Zu erledigende Aufgaben:
#1 Fassen Sie den Text über die Warnungen vor Russland und China in zwei Sätzen zusammen.
#2 Schreiben Sie den Text über die Warnungen vor Russland und China im Anschluss an seinen letzten Satz weiter.

Seitentext:
————
Bis auf Weiteres sei der Kreml an einer Verhandlungslösung nicht interessiert. Der Krieg werde daher mit Sicherheit auch im nächsten Jahr andauern. Kahl räumte ein, dass Putin bei anhaltenden Misserfolgen einer konventionellen Kriegführung in die Versuchung geraten könnte, "substrategische" Kernwaffen einzusetzen, um die Ukraine an den Verhandlungstisch zu zwingen und einen Diktatfrieden durchzusetzen. Allerdings gebe es dafür derzeit keine Anhaltspunkte: "Wir sehen im Moment keine Vorbereitungen für den Einsatz strategischer oder substrategischer Waffen. Es ist kein Grund zur Panik da."

Eine erhebliche Bedrohung sei auf die Dauer auch von einem "zur Globalmacht aufsteigenden autokratischen China" zu befürchten, warnte Kahl. Wirtschaft, Gesellschaft und Politik in Deutschland seien in dieser Hinsicht bisher ebenfalls zu vertrauensselig gewesen und hätten sich in eine "schmerzhafte Abhängigkeit" begeben von einer Macht, die "auf einmal nicht mehr wohlgesonnen" erscheine. Gemeinsam mit dem BfV bemühe sich der BND seit fünf Jahren, in Wirtschaft und Wissenschaft das Bewusstsein für die von China ausgehenden Risiken zu schärfen. Ein erster Erfolg sei 2019 eine skeptische Stellungnahme des Bundesverbandes der Deutschen Industrie (BDI) zu wirtschaftlichen Verflechtungen mit der fernöstlichen Supermacht gewesen. Doch gebe es "im wissenschaftlichen Bereich noch viel Vertrauen und Naivität", die nicht angebracht seien.

Auch BfV-Präsident Thomas Haldenwang betonte, dass seine Behörde schon "vor langer Zeit" erkannt habe, mit welch enormer strategischer Ausdauer das autoritäre Regime Russlands an der Destabilisierung der westlichen Demokratien arbeite. Der Verfassungsschutz habe den Kreml "längst" als "aggressiven Akteur" auf dem Schirm gehabt, der "mit unlauteren Mitteln und Methoden" vorgehe. Er habe unter anderem vor zwei Jahren vor einer "alarmierenden Brutalisierung" russischer Spionageaktivitäten gewarnt. Nach dem Überfall auf die Ukraine sei zu erwarten, dass die "Hemmschwelle für nachrichtendienstliche Operationen" weiter sinken werde. Die seit langem schwelende Systemrivalität sei jetzt in einen offenen Kampf umgeschlagen. Immerhin sei es am 4. April diesen Jahres gelungen, den russischen Diensten einen "empfindlichen Schlag" zu versetzen, als die Bundesregierung 40 vom BfV enttarnte Kreml-Spione ausgewiesen habe: "Das waren längst nicht alle."
————
Gegebene Daten:

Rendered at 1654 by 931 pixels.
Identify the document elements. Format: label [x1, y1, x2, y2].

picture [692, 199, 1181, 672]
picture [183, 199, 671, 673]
————
Lösungen:
#1 Kahl erwartet, dass der Krieg auch im nächsten Jahr andauert, sieht derzeit aber keine Vorbereitungen für einen Einsatz von Kernwaffen und warnt zudem vor einer schmerzhaften Abhängigkeit Deutschlands von einem zur Globalmacht aufsteigenden autokratischen China. BfV-Präsident Thomas Haldenwang betont, seine Behörde habe den Kreml längst als aggressiven Akteur erkannt, und verweist auf die Ausweisung von 40 vom BfV enttarnten Kreml-Spionen am 4. April, die längst nicht alle gewesen seien.

#2
In Zukunft sei damit zu rechnen, dass die russische Spionage "noch mehr konspirativ" vorgehe. Zu befürchten seien Cyber-Attacken sowie Ausspähung und sogar Ermordung in Deutschland lebender russischer Regimegegner. Eine "Bedrohung im politischen Raum" seien zudem Desinformations- und Einflusskampagnen sowie "von russischen Stellen verbreitete prorussische Narrative", von denen zu erwarten sei, dass sie noch "deutlich offensiver und aggressiver" würden. Hier nutze Russland alle Kanäle der Verbreitung von Falschmeldungen, denen Haldenwang "Demokratie-zersetzende Relevanz" zuschrieb, auch mit Hilfe prorussischer "Influencer" und "aktiver Politiker mit besonderer Russland-Nähe, die zum Teil im Deutschen Bundestag russische Propaganda verbreiten - aus tiefer Überzeugung oder weil's dafür Geld gibt".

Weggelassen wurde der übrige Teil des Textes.